Tuesday, July 6, 2021

Crash Course Timeline, No. 17: Lead Belly, The Man Who Sang His Way to Freedom*

Per the saying, build the statue
They turned Lead Belly’s life-story into a newsreel back in 1935 - according to Open Culture, the site that posted it, said newsreel “is the earliest celluloid document of American folklore.” Both Lead Belly and John Lomax, the famous musicologist and folklorist who recorded him at Louisiana’s Angola state penitentiary, appear in it, each playing himself. It's more artifact than art - i.e., a film short starring two men who can't act chewing stiff dialogue  - and it's a white-savior narrative on top of that. Fascinating as it is to see the real Lomax and Lead Belly interacting, it elides and sanitizes too much of the story, not to mention their actual relationship, to work as actual history. Now, here’s my stab at the same.

“When he give it to me,’ Ledbetter recalled, ‘glory to God, I was gone some.’”
- Lead Belly, remembering getting his first guitar from his father

As with most blues artists, and most Black Americans in the Jim Crow South, some uncertainty surrounds Lead Belly’s actual date of birth, but nearly all place it either in 1888 or 1889. All sources agree he was born Huddie (“hew-die”) William Ledbetter and on a plantation near Mooringsport, Louisiana, a town in that state’s northwest corner. While he took an early interest in music - an uncle gave him his first accordion around the age of five and he played the church organ as well; that first guitar came later - Ledbetter married somewhere around 1908, held a day-job, and, for a while, didn't take any clear steps on the path that led to becoming Lead Belly.

There appears to be some overlap between those two lives: most sources have him playing Shreveport, Louisiana’s red-light district (suggestively named St. Paul’s Bottom) by age 15 (circa 1903), but the closest any source I read comes to naming the moment he left the straight life behind comes from Wikipedia, which went with his early 20s. He spent enough time in and around St. Paul’s Bottom that people now refer to it as Ledbetter Heights, but few details from that period go beyond montage-esque placeholders like “He began to develop his own style of music after exposure to various musical influences.” Ledbetter continued to work throughout this time, mostly as a laborer and a good one; as noted in the bio posted on the Lead Belly Foundation’s website “he was legendary for picking 1,000 pounds of cotton a day.”

When he played, Ledbetter played in rough rooms - e.g., the juke joints and “sukey jumps” (phrase lifted from the Lead Belly Foundation bio) of the South - something that mixed fatefully with his reported short temper. He picked up his first conviction in 1915 on charges of carrying a pistol. He escaped, even lived and worked under the surname Walter Boyd for a while, only to run violently afoul of the law in 1918 when he killed a relative, Will Stafford, in a fight over a woman somewhere in Dallas. [Ed. - Just to note it, some sources speak to Lead Belly’s criminal past more directly than others.] The state handed down a 30-year sentence and sent Ledbetter to either Imperial Farm, a prison near Sugar Land, TX (now called Central Unit), or some unnamed prison in Huntsville, TX, which may or may not have been where he killed a fellow inmate in self-defense (Wikipedia’s phrasing is loose). That incident left him with a scar on his neck, which he took to concealing with a scarf or bandana.

Short problem a = According to the Lead Belly excerpt, in what year was Ledbetter first convicted, and on what charge?
The Lead Belly excerpt and the rows that come after it are unrelated.

Records shown =
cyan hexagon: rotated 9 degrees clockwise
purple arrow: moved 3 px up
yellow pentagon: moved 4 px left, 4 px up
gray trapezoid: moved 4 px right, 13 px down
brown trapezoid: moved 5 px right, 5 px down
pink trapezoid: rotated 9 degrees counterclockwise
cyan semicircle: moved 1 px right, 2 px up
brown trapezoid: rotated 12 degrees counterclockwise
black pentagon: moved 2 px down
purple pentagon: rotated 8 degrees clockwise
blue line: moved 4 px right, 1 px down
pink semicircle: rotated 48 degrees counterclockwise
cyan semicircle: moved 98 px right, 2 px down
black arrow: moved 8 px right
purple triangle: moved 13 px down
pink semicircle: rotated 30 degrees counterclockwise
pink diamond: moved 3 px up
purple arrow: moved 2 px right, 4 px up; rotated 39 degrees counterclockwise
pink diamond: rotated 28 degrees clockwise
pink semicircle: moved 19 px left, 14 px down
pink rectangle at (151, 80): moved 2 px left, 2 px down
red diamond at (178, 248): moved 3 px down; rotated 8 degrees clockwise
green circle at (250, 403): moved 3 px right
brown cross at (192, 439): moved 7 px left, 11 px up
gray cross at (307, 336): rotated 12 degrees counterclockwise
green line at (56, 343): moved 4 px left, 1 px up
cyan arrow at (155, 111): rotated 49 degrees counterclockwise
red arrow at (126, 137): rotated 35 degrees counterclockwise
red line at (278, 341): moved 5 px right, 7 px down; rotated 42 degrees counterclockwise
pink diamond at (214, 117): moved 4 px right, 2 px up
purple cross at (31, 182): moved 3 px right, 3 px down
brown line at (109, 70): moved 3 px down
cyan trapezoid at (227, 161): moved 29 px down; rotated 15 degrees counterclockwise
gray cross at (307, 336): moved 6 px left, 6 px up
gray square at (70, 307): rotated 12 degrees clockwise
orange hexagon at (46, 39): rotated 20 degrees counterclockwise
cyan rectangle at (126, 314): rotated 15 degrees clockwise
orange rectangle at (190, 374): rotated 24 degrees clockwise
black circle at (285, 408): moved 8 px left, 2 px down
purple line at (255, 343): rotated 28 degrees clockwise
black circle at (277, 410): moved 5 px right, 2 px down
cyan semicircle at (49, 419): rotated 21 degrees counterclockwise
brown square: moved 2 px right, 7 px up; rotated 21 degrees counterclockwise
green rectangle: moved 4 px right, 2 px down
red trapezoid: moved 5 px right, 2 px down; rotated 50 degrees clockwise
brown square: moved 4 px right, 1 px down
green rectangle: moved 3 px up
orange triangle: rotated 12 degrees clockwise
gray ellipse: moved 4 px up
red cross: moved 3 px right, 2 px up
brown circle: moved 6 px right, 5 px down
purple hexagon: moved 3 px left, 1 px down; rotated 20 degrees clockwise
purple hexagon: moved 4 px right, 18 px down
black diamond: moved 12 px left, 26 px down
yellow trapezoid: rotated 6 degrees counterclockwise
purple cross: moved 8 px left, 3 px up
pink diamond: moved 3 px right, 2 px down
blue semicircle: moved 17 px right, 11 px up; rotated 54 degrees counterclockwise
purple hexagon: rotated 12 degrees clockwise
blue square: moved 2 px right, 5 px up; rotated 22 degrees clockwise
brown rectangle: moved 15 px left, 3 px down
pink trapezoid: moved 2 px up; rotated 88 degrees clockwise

Short problem b = Reproduce the rows verbatim, from the first one through the line containing "pink semicircle: moved 19 px left, 14 px down", with both ends included.

Reply a = He was first convicted in 1915, on charges of carrying a pistol.

Reply b =
cyan hexagon: rotated 9 degrees clockwise
purple arrow: moved 3 px up
yellow pentagon: moved 4 px left, 4 px up
gray trapezoid: moved 4 px right, 13 px down
brown trapezoid: moved 5 px right, 5 px down
pink trapezoid: rotated 9 degrees counterclockwise
cyan semicircle: moved 1 px right, 2 px up
brown trapezoid: rotated 12 degrees counterclockwise
black pentagon: moved 2 px down
purple pentagon: rotated 8 degrees clockwise
blue line: moved 4 px right, 1 px down
pink semicircle: rotated 48 degrees counterclockwise
cyan semicircle: moved 98 px right, 2 px down
black arrow: moved 8 px right
purple triangle: moved 13 px down
pink semicircle: rotated 30 degrees counterclockwise
pink diamond: moved 3 px up
purple arrow: moved 2 px right, 4 px up; rotated 39 degrees counterclockwise
pink diamond: rotated 28 degrees clockwise
pink semicircle: moved 19 px left, 14 px down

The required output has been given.